I have not a thought in my head this morning, so I don’t know what I’m going to say to you. My head is filled with Unhelpful Stuff: there’s a thick fog in the foreground and around the outside there’s a collection of thoughts: there’s rage at Daniel not going to college on time; there are questions about what’s going to happen at philosophy, and a wondering about whether I’ll be conscious at the end of it; there’s worry about what my bank balance is and how soon the tax credits will come; followed by an interest in how much it will rain this morning – and all served up with a dash of doubt as to whether I’ll find my way to the Unitarian chapel or get lost as I did the other day when my brain was full of a thick fog…

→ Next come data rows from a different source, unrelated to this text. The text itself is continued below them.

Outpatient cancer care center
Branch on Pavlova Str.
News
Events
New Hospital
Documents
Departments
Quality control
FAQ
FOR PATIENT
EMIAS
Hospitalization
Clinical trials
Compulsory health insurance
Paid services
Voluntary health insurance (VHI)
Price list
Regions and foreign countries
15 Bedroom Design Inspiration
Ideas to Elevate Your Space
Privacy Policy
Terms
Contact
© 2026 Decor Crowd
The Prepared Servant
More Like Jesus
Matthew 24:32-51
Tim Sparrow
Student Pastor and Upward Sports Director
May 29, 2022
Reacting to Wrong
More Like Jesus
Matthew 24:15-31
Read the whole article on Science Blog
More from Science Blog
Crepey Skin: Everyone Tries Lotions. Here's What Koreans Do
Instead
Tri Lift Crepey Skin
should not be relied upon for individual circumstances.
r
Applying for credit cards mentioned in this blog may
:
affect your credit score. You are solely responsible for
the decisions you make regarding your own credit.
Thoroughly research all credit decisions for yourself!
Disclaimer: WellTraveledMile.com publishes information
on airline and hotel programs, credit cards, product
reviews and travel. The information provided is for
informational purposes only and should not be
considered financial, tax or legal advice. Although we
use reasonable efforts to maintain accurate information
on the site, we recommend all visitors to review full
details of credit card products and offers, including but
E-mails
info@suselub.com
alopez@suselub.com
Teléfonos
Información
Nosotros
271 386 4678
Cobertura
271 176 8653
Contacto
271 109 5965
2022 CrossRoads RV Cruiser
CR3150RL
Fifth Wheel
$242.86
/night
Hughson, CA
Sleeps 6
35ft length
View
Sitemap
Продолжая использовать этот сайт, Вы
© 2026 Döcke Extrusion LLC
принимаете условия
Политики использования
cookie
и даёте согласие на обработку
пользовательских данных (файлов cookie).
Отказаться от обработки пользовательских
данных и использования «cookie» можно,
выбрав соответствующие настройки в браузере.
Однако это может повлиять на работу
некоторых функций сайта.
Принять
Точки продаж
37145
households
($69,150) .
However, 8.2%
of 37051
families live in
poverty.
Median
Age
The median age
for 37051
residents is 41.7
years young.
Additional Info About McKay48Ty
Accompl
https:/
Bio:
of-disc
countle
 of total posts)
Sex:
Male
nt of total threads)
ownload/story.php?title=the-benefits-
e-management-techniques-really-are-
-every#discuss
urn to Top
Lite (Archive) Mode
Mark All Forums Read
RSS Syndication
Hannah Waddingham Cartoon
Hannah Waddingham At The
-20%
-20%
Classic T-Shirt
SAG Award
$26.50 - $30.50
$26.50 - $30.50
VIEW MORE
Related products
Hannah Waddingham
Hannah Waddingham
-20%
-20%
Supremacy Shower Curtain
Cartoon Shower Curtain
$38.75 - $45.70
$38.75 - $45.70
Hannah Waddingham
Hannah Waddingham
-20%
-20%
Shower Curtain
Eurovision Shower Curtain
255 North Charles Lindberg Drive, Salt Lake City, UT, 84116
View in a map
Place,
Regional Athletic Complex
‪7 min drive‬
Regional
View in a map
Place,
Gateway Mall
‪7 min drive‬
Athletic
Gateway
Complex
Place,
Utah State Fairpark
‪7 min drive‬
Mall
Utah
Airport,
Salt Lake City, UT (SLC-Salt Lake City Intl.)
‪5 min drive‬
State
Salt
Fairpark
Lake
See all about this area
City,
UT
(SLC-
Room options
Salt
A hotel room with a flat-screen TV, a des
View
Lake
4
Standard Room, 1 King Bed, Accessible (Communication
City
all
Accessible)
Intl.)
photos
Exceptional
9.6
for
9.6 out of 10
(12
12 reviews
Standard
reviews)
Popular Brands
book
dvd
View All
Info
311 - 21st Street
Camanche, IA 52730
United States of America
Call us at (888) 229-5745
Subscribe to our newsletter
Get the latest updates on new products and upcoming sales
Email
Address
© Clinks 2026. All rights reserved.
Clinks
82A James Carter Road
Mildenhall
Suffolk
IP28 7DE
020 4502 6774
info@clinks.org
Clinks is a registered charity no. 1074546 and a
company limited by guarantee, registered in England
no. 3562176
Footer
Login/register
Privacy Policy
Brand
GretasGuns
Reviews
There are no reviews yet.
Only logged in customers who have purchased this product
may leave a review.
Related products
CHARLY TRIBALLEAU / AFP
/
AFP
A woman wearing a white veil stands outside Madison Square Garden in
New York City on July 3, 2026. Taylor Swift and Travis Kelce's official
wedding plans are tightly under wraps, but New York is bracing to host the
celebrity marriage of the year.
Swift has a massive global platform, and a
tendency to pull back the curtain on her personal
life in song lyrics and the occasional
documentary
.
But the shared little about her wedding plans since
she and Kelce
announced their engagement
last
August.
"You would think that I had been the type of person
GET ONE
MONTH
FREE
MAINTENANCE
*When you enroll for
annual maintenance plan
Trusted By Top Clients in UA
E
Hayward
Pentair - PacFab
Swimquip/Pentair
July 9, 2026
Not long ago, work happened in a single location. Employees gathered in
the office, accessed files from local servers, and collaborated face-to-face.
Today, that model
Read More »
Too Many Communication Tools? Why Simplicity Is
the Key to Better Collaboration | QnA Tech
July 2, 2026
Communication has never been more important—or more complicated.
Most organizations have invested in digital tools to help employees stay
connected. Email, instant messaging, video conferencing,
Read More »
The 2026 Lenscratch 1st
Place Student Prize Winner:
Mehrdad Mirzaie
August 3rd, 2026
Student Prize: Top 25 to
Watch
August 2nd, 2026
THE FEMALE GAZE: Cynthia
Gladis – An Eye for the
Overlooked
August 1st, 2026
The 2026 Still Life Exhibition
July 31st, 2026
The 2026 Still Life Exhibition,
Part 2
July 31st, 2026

So that’s how it is. I can’t possibly form any coherent thoughts about Poetry or anything else while all that’s going on. But perhaps the blank buzzing and thick fog and incoherent thoughts might form themselves into some kind of poem – a bit like this:
There’s a fog in the foreground
and my brain
there’s a fog in the foreground
and my thoughts
there’s a rage
and a worry
and a rage
there’s a wonder
and a worry
there’s a rage and a wonder
and a blank white fog
in the thought
of my brain
in the brain
of my mind.
Hmm. Needs work, I suspect. But it just goes to show – poetry is not a land you have to reach. Poetry begins where you are.
Kirk out
PS Mark is drying his shoes with my hair-dryer in spite of having SEVERAL PAIRS OF UNWORN SHOES WHICH ARE PERFECTLY DRY!!!